(Given data Opens)

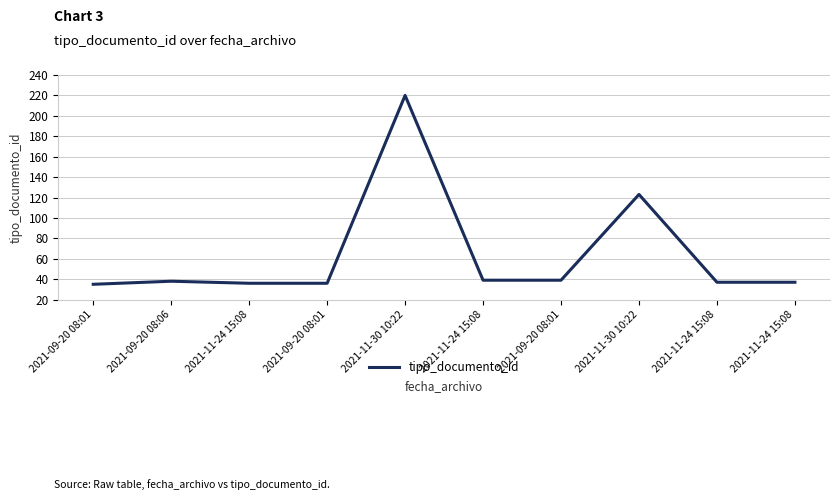

How many lines are shown in the chart?

1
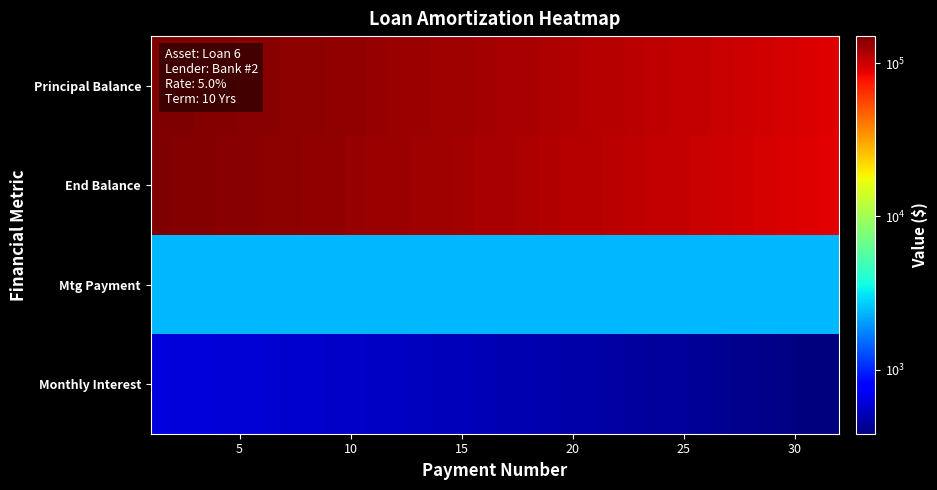

How many categories are shown in the chart?

32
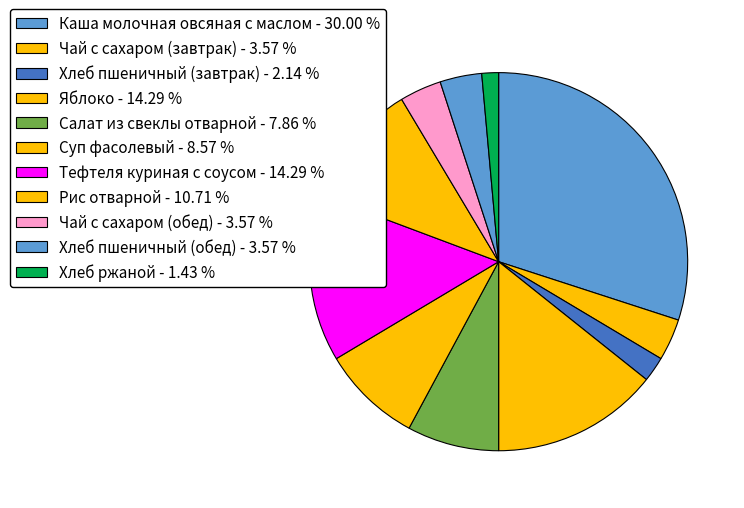

Which has a higher value, Яблоко or Хлеб ржаной?

Яблоко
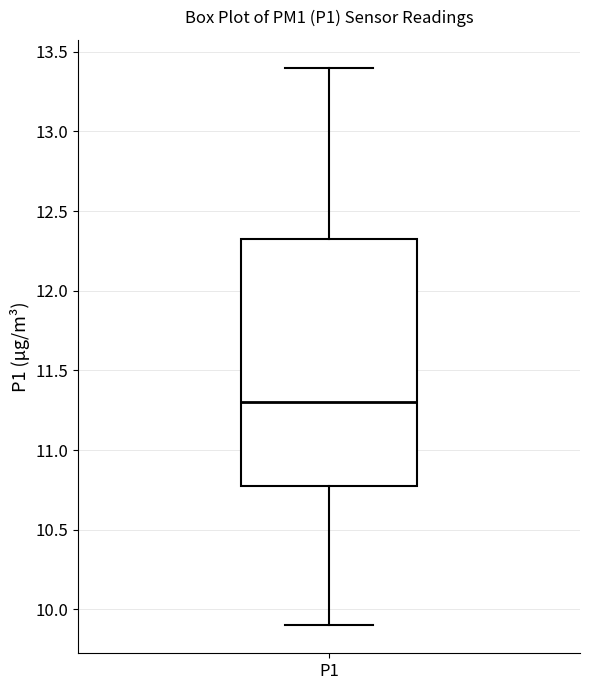

Transcribe this box plot: give where the median line is, the range the box spans, and where the two whiskers end, as read against the y-axis. The values are not printed on the chart, so give them approximately, as read against the axis.

median 11.30, box 10.80 to 12.35, whiskers 9.90 to 13.40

(Given data Closes)

Goal of the exercise — Rewrite all of the records above, changing every "chart" to "graph" and keeping everything else the same. Leave out the pictures.

Result of the task —
How many lines are shown in the graph?

1

How many categories are shown in the graph?

32

Which has a higher value, Яблоко or Хлеб ржаной?

Яблоко

Transcribe this box plot: give where the median line is, the range the box spans, and where the two whiskers end, as read against the y-axis. The values are not printed on the graph, so give them approximately, as read against the axis.

median 11.30, box 10.80 to 12.35, whiskers 9.90 to 13.40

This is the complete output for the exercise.